According to the World Health Organization, approximately 970 million people—nearly 15 percent of the global population—had been diagnosed with some form of mental health disorder in 2017. Yet according to recent data from the CDC, the percentage of adults who specifically reported symptoms of anxiety and depression alone in the US increased by over 5 percent between August 2020 and February 2021. Even more alarming, more than 11 percent of that number also reported insufficient resources for their mental health needs.
Yet hearing loss can exacerbate many of the incidental conditions associated with mental health disorder. The links between tinnitus and insomnia have been well established, while a 2007 study published in the American Journal of Audiology confirmed that auditory behavior triggered by post-traumatic stress disorder frequently resulted in noise tolerance levels and delayed responses almost exactly the same as those of tinnitus.

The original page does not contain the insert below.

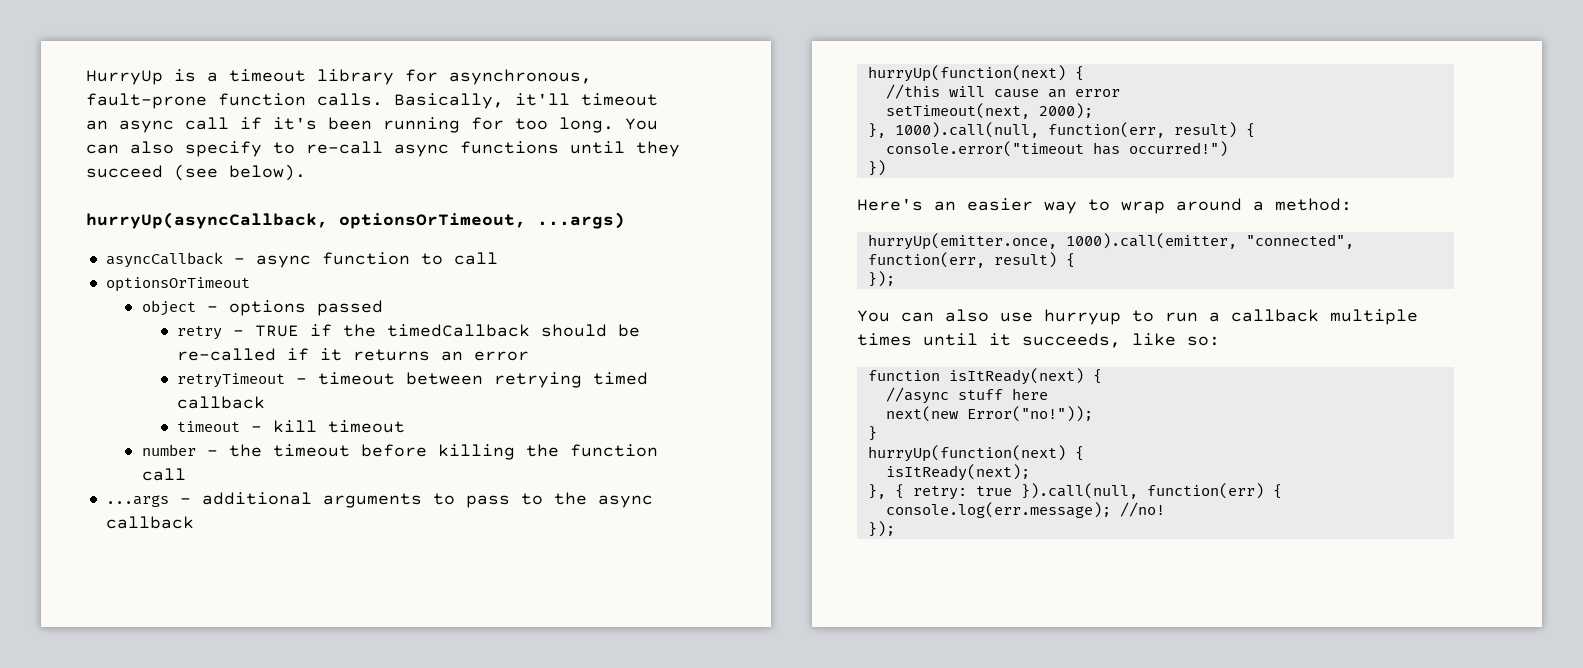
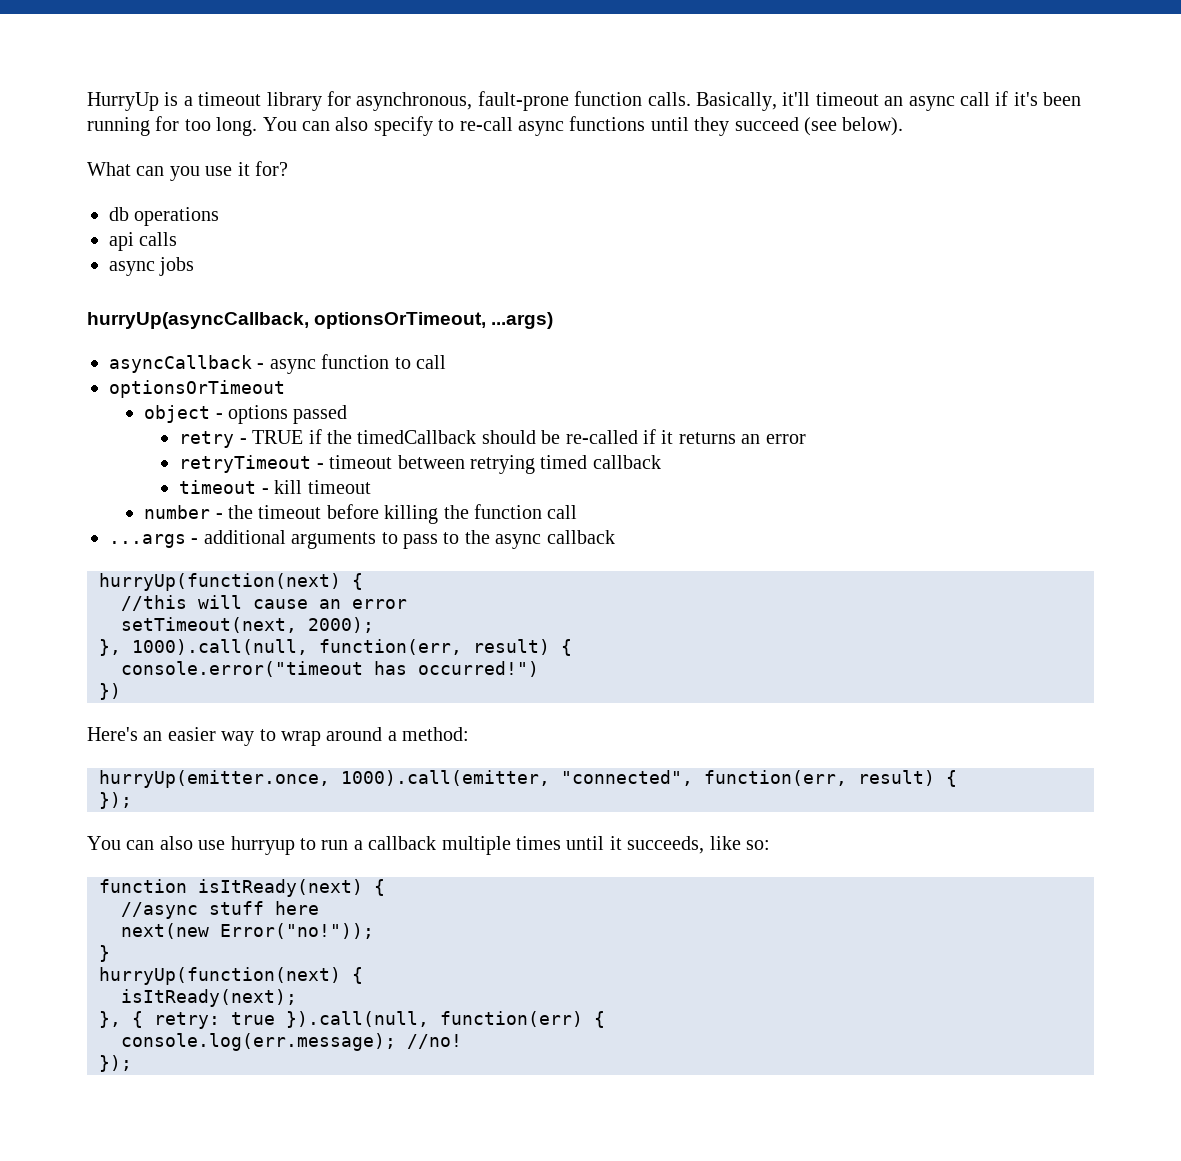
(306, 172) none -> [87,161,288,181] [109,207,220,226] [109,232,178,251] [109,257,195,276] // What can you use it for? // db operations // api calls // async jobs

- Over 6 percent of Americans have been estimated as experiencing one or more triggers of PTSD in 2020, while an expected 15 million will experience PTSD during any given year.
- Over 41 percent of the U.S. population experienced indicators of depressive and anxiety disorders during a seven-day period in January 2021, with the largest increase occurring in males between the ages of 18 and 29.
- Approximately one out of every eight Americans over the age of 12 have been diagnosed as suffering from qualitative hearing loss in both ears.
- 46 percent of adult patients reporting hearing loss have seen a healthcare provider for their hearing between 2015 and 2020. Yet hearing aid sales fell by nearly 20 percent in the US during 2020, with many practices closing as a result of the COVID-19 pandemic.
- Both degeneration in cortical activity and age-related changes in social activity have been cited as causes for both depression and hearing loss in adults over the age of 64.
- An estimated 27 million adults experiencing a mental health disorder remained untreated in the US during 2020.
- Approximately 19 percent of the 130 member countries of the World Health Organization reported pandemic-related difficulties in facilitating mental health treatment as of October 10, 2020.
Associated symptoms of hearing loss, mental health and COVID-19 infections aren’t definitively linked. The past two years haven’t necessarily been a sufficient amount of time to establish any conclusive evidence of a correlation between all three conditions. But it may be time to reassess just how strong the association between mental and physical health can be. Yet accessible resources for the former are severely underfunded in all regions affected by the pandemic, with the strain on frontline workers becoming a chief concern as infections continue to rise.
Our bodies deserve better. Our mental well being deserves better. Our hearing deserves better. And we all deserve better. Protecting ourselves isn’t a question of wishful thinking. It requires resources, communication and action. Politicizing a health crisis is not a solution. And it never will be. Understanding the effects of a health crisis is, however. And understanding how we adjust our lives to a period of crisis is the first step in learning to understand ourselves.